■ Work task 1
List every year mentioned in the passage on informants and undercover police work that appears below.
■ Work task 2
In the passage on informants and undercover police work below, on what date was the conviction of the 20 activists overturned?

■ Passage shown
*** Block opens ***
As the informant gains more power in his relationship with his handler, it is often the case that he works outside his orders and without confirmation or approval.  An example provided by Turcotte involves an informant, while wearing a wire, attempting to entrap a contact in a drug deal.  This was outside the scope of the informant’s directions, and completely illegal — any evidence he might have gathered would have been inadmissible in court.  As a civilian agent, he was not aware that his actions constituted entrapment. Fortunately, the contact did not accept the deal; if he had, the ramifications are impossible to predict, although it could be said with certainty that the Police would not have come out of it with high public opinion.

Mother Jones also brings up the issue of wires and undercover operations, in the context of terrorist sting operations.  The concern raised here is that, while technology advances further and has allowed for virtually undetectable recording devices, there are still many incidents of key interactions not being recorded. The law enforcement side of the debate offers the excuse of “technical difficulties,” while the pragmatic approach is simply one of convenience. Certain conversations are not recorded because it is “inconvenient” for the agency that they are on record.

Mark Kennedy:

Mark Kennedy

Mark Kennedy is a former London Metropolitan police officer who worked undercover for seven years, between 2003 and 2010, infiltrating various activist groups across Europe. Most recently, he was involved in the case of 20 activists convicted of conspiracy to commit aggravated trespass at the Ratcliff-on-Soar Power Station. However, this conviction was overturned on Tuesday, July 19, 2011. Three appeal court judges ruled that a grave miscarriage of justice had occurred when audio evidence Kennedy had collected during the activists’ meetings was not disclosed by prosecution. The audio evidence showed Kennedy “was involved in activities which went much further than the authorization he was given, and appeared to show him as an enthusiastic supporter of the proposed occupation of the power station and, arguably, an agent provocateur.”
*** Block closes ***
Data extracted from a collection
*** Block opens ***
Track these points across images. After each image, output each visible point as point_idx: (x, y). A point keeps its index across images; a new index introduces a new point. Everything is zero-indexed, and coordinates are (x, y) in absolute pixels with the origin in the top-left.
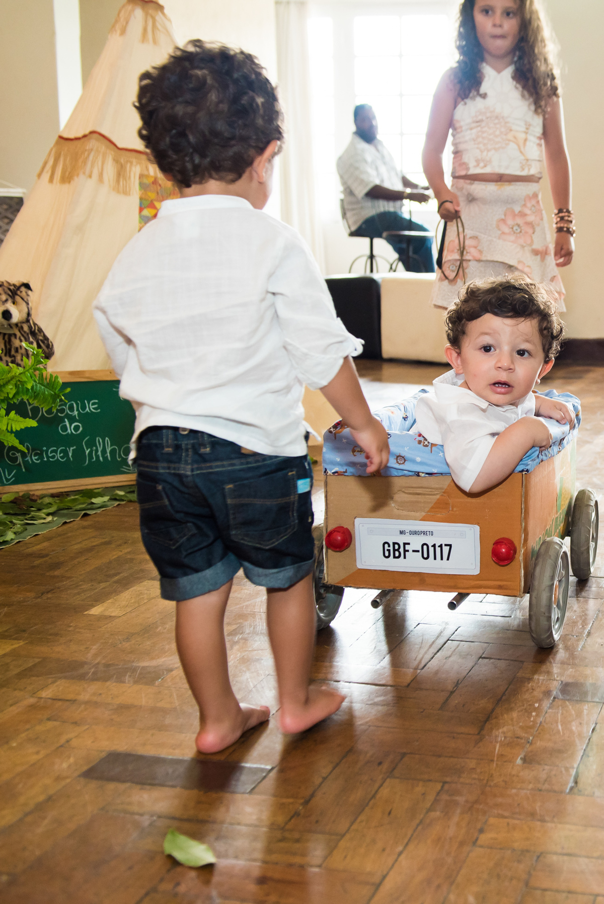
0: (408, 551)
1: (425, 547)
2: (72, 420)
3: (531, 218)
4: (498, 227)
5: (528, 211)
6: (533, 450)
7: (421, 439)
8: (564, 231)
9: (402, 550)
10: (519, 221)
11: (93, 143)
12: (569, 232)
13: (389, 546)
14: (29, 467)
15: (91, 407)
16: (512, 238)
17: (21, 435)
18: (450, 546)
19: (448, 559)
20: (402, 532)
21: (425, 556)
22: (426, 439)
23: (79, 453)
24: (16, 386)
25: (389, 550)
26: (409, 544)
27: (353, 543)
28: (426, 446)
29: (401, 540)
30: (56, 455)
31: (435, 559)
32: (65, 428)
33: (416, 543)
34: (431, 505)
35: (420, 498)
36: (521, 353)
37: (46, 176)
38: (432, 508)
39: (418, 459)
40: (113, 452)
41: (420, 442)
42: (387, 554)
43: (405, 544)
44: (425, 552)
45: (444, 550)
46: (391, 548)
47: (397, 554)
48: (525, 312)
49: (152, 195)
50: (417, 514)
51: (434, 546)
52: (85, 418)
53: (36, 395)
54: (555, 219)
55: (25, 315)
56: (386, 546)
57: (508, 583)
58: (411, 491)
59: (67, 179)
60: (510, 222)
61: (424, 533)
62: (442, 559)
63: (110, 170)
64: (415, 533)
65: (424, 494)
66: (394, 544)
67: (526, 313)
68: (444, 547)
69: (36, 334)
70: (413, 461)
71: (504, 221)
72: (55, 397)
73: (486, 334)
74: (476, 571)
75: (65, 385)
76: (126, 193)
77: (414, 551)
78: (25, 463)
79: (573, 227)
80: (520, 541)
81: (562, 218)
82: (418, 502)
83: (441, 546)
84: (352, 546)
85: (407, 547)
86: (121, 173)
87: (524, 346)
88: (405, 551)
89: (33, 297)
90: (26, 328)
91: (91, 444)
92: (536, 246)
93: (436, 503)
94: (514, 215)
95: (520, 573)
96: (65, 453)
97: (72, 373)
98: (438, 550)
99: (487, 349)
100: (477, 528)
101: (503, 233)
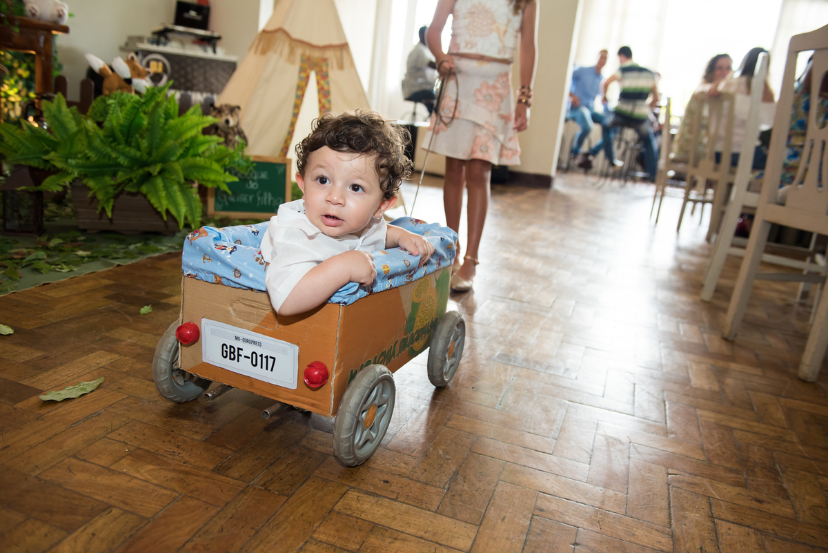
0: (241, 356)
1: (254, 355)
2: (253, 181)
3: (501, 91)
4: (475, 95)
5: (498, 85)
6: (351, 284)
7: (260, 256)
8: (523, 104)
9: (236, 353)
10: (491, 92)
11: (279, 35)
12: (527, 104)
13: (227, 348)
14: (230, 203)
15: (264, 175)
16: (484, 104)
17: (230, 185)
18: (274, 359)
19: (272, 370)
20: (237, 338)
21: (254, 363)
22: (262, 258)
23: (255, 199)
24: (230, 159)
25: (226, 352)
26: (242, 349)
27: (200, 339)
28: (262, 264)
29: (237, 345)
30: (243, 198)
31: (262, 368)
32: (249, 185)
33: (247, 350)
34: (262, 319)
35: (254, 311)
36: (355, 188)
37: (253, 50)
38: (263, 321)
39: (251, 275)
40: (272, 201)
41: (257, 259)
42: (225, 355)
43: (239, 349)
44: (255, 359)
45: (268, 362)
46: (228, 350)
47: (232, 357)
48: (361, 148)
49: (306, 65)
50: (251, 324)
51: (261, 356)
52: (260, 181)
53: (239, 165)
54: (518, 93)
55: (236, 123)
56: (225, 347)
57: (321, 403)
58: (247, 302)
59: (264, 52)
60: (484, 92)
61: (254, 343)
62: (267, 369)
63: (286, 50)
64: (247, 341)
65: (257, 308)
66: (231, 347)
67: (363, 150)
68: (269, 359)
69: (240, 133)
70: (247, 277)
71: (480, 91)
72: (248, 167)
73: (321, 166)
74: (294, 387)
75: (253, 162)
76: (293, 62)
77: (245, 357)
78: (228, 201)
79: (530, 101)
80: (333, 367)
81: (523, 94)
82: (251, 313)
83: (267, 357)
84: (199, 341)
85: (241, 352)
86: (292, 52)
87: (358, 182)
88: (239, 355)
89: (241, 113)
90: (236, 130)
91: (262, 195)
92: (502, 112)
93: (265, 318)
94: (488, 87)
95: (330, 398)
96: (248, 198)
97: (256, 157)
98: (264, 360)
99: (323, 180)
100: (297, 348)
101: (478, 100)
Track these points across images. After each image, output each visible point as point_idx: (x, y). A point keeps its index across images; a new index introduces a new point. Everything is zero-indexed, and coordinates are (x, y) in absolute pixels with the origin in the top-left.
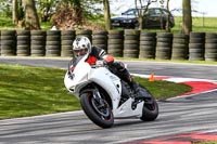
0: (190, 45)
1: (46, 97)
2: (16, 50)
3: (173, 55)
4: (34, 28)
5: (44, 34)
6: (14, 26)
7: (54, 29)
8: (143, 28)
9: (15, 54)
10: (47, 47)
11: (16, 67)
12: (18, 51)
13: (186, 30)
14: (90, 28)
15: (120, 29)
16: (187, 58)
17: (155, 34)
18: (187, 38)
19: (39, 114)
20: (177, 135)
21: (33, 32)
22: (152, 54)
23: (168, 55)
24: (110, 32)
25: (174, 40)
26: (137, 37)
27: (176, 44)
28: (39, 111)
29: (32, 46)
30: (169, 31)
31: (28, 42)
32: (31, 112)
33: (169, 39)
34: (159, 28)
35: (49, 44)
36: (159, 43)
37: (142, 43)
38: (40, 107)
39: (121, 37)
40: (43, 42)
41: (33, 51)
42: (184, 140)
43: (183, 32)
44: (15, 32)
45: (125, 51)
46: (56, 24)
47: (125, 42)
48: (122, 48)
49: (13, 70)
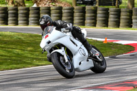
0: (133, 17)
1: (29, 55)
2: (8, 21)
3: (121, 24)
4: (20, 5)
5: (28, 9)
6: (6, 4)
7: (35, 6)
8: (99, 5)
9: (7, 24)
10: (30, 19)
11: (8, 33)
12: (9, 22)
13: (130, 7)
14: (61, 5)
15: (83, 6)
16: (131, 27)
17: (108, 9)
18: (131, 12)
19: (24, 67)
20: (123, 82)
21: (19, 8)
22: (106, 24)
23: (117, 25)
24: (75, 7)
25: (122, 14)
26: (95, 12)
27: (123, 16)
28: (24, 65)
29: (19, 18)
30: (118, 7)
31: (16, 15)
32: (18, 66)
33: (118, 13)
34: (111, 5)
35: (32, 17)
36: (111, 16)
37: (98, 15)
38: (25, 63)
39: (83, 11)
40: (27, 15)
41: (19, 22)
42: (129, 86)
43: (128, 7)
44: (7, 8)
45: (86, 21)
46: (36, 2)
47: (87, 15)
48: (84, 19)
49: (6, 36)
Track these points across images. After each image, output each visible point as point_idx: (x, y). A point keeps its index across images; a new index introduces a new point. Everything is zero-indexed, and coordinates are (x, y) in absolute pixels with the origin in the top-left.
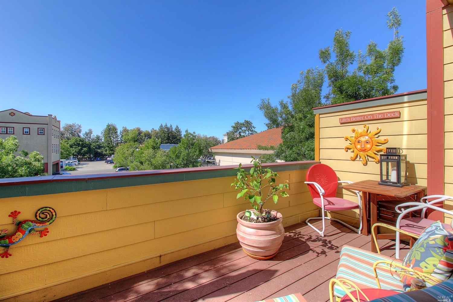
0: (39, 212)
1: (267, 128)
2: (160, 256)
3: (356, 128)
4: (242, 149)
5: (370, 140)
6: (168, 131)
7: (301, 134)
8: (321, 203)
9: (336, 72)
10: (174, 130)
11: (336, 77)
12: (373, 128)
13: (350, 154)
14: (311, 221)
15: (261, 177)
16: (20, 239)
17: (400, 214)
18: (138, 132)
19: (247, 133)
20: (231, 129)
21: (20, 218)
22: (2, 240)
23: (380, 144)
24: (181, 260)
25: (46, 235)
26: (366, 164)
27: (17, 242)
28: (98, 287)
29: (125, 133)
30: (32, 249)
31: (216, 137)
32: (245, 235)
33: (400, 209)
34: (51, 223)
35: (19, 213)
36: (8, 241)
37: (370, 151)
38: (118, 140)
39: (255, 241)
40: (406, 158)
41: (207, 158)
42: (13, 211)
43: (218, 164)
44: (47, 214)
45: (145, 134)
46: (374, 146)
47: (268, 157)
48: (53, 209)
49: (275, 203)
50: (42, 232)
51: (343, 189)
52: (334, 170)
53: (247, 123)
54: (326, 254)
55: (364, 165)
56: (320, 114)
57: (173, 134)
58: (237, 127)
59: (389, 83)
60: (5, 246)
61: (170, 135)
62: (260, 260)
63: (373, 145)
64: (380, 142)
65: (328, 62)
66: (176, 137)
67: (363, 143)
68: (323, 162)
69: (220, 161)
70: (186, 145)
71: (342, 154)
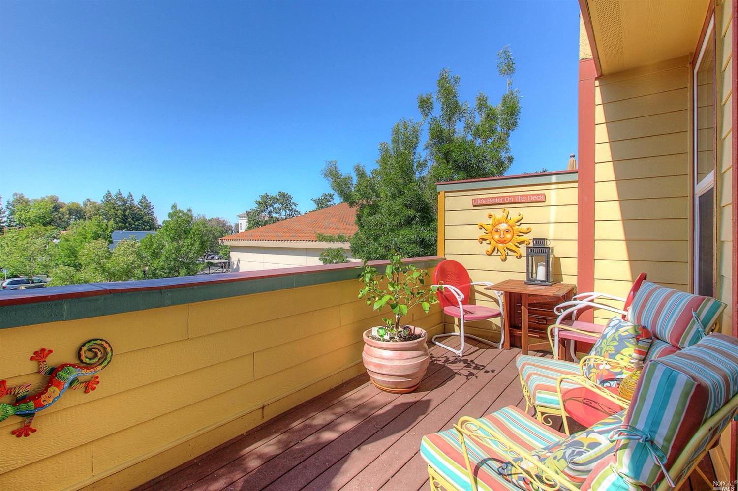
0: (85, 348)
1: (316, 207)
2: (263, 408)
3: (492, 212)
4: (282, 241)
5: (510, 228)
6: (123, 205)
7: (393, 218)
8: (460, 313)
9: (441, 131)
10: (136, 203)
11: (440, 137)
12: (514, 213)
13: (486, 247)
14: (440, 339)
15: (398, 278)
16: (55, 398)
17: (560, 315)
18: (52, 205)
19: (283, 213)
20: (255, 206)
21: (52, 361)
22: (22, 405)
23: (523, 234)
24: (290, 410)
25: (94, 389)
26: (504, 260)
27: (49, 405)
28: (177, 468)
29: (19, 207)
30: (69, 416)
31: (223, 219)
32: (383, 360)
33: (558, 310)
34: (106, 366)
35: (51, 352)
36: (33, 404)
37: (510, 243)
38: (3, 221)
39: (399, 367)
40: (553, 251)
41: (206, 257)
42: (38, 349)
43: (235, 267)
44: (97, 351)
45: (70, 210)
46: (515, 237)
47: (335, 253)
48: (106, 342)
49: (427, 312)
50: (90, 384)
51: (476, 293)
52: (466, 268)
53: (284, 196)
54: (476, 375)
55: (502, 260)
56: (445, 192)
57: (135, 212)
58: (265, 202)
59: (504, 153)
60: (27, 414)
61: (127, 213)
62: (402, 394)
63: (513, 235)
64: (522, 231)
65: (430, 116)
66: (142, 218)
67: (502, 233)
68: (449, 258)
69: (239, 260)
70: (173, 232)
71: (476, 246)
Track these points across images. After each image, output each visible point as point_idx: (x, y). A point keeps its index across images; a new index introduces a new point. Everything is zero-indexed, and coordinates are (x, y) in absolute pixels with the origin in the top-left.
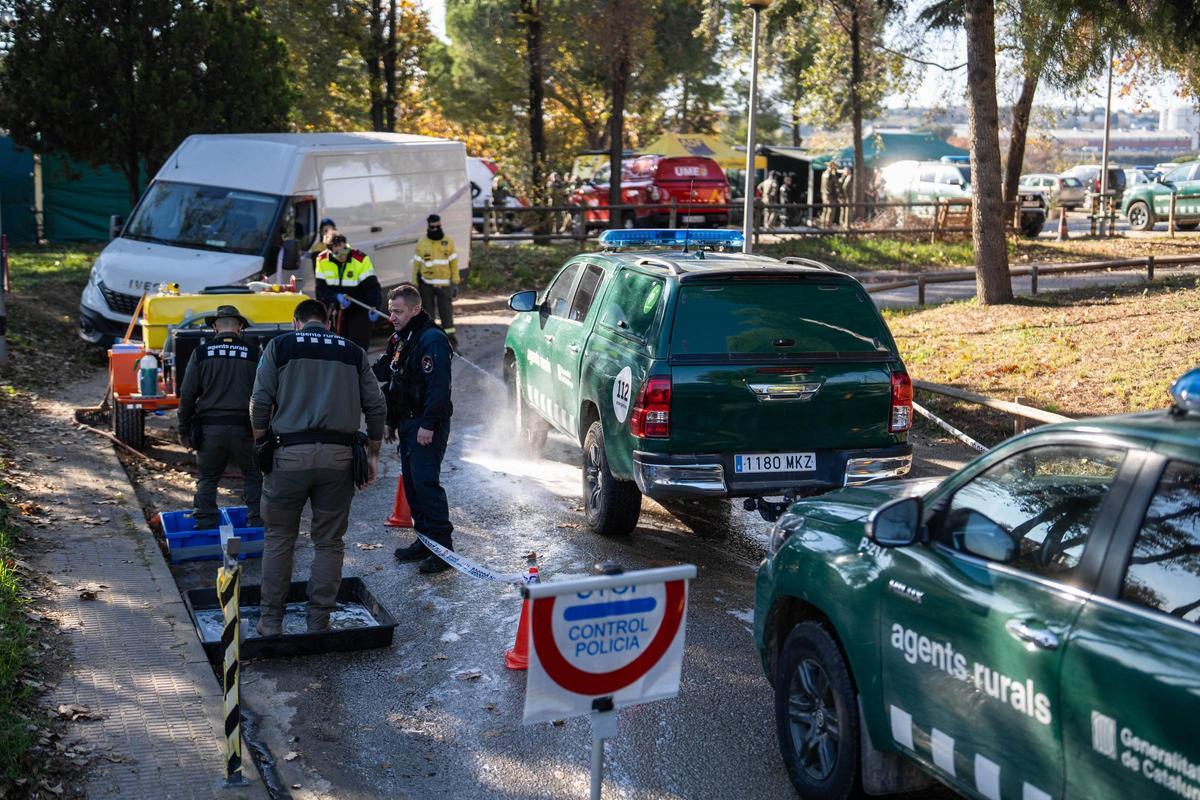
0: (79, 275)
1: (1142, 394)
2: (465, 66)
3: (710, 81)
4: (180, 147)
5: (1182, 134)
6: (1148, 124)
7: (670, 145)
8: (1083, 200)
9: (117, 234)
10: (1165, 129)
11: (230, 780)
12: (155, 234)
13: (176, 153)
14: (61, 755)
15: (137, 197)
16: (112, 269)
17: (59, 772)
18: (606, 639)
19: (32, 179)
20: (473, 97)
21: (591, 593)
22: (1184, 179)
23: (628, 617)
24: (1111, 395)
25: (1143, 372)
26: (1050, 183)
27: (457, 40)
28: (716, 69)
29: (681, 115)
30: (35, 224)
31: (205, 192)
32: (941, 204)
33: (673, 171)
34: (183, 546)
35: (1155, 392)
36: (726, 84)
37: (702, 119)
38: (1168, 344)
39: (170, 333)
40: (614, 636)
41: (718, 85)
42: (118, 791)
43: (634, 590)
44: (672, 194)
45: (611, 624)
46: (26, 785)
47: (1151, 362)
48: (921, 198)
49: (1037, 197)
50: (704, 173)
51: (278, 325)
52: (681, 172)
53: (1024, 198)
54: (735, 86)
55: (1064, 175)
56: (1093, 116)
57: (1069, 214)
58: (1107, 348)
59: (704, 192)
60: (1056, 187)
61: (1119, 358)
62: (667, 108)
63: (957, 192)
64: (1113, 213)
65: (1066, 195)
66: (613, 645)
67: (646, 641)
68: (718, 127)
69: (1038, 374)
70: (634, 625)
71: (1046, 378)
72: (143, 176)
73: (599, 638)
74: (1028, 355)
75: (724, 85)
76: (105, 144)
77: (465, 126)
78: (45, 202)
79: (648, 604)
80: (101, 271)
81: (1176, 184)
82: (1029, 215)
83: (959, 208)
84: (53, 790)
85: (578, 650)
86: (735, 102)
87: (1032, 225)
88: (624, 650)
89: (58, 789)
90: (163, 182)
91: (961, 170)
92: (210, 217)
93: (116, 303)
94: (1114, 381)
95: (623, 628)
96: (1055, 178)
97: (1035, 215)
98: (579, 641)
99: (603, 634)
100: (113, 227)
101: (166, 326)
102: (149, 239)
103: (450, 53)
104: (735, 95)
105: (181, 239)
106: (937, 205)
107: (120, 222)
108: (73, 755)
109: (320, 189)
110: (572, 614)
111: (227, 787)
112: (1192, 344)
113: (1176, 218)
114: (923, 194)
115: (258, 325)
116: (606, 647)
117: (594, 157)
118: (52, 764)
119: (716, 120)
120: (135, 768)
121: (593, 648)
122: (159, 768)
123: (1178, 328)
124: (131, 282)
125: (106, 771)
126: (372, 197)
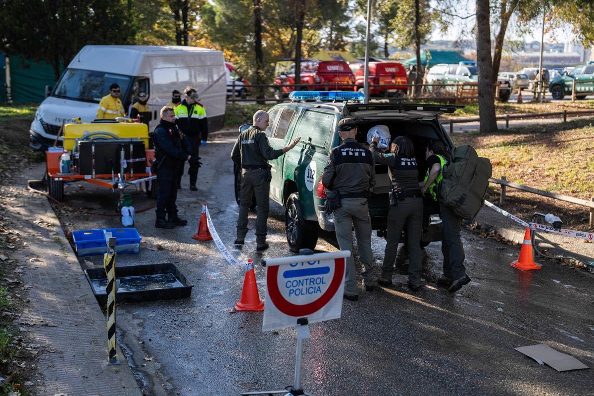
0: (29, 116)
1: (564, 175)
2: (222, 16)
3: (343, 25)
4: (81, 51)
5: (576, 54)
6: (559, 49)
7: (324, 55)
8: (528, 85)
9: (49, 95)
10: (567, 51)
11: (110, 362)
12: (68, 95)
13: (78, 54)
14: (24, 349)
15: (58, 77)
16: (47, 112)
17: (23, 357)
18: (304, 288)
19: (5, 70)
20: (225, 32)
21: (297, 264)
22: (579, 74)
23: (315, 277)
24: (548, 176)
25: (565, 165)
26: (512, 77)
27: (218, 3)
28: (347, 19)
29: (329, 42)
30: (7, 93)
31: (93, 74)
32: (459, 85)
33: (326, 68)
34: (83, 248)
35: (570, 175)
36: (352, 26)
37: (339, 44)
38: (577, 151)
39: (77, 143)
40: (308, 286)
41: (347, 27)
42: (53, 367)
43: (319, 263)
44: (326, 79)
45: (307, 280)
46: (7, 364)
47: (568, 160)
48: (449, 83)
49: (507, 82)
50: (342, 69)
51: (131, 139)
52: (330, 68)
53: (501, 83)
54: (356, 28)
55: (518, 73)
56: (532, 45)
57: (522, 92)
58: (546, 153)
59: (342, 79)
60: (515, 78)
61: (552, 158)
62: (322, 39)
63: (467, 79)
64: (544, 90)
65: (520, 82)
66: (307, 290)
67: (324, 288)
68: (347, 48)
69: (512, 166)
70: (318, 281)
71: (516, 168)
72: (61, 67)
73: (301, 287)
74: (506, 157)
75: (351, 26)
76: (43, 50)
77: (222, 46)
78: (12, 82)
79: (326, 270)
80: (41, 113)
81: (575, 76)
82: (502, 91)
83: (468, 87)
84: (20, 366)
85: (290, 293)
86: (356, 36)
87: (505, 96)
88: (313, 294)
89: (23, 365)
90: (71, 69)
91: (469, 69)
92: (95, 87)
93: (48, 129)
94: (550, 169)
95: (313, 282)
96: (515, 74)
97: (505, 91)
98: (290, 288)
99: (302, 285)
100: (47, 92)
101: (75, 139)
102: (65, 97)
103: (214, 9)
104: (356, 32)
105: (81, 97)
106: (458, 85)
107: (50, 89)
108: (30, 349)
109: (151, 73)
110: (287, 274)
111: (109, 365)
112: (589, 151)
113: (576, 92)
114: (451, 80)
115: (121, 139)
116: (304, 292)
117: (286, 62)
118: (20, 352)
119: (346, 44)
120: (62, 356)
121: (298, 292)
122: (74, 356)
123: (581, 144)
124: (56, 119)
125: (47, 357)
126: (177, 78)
*** Block closes ***
■ Written solution 1
2003, 2010, 2011

■ Written solution 2
Tuesday, July 19, 2011